• [What is being asked] Search the material for "Riversdale" and copy each line in which it is found.
━━━━
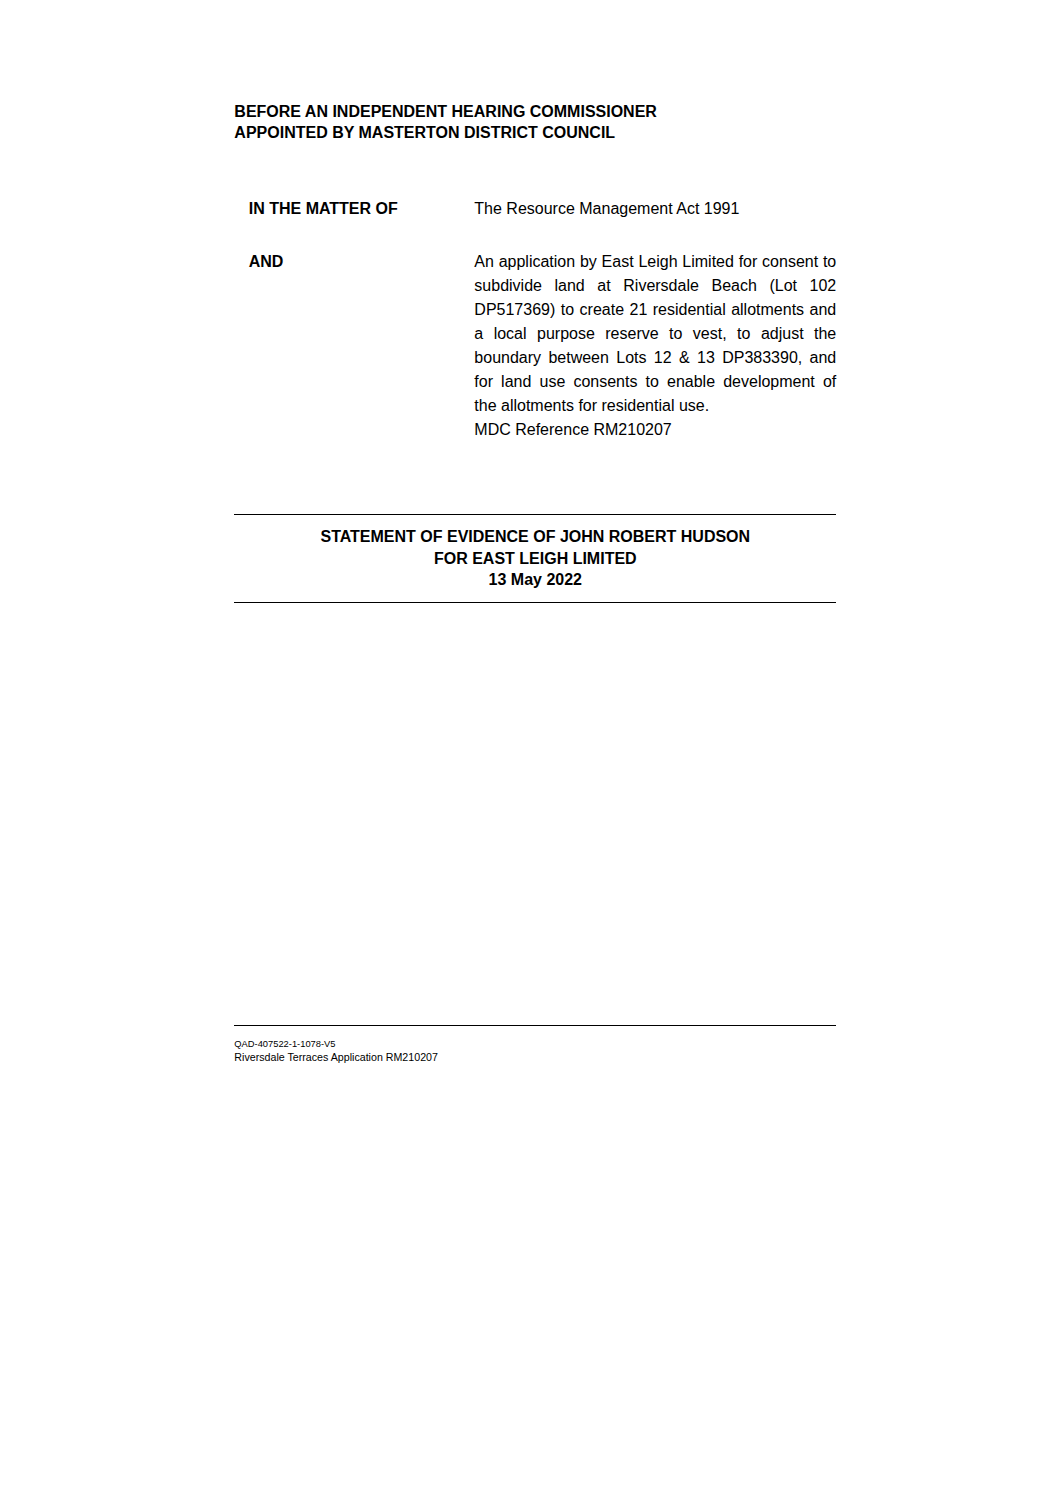BEFORE AN INDEPENDENT HEARING COMMISSIONER
APPOINTED BY MASTERTON DISTRICT COUNCIL
IN THE MATTER OF
The Resource Management Act 1991
AND
An application by East Leigh Limited for consent to subdivide land at Riversdale Beach (Lot 102 DP517369) to create 21 residential allotments and a local purpose reserve to vest, to adjust the boundary between Lots 12 & 13 DP383390, and for land use consents to enable development of the allotments for residential use.
MDC Reference RM210207
STATEMENT OF EVIDENCE OF JOHN ROBERT HUDSON
FOR EAST LEIGH LIMITED
13 May 2022
QAD-407522-1-1078-V5
Riversdale Terraces Application RM210207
━━━━
• [Answer to the problem]
An application by East Leigh Limited for consent to subdivide land at Riversdale Beach (Lot 102 DP517369) to create 21 residential allotments and a local purpose reserve to vest, to adjust the boundary between Lots 12 & 13 DP383390, and for land use consents to enable development of the allotments for residential use.
Riversdale Terraces Application RM210207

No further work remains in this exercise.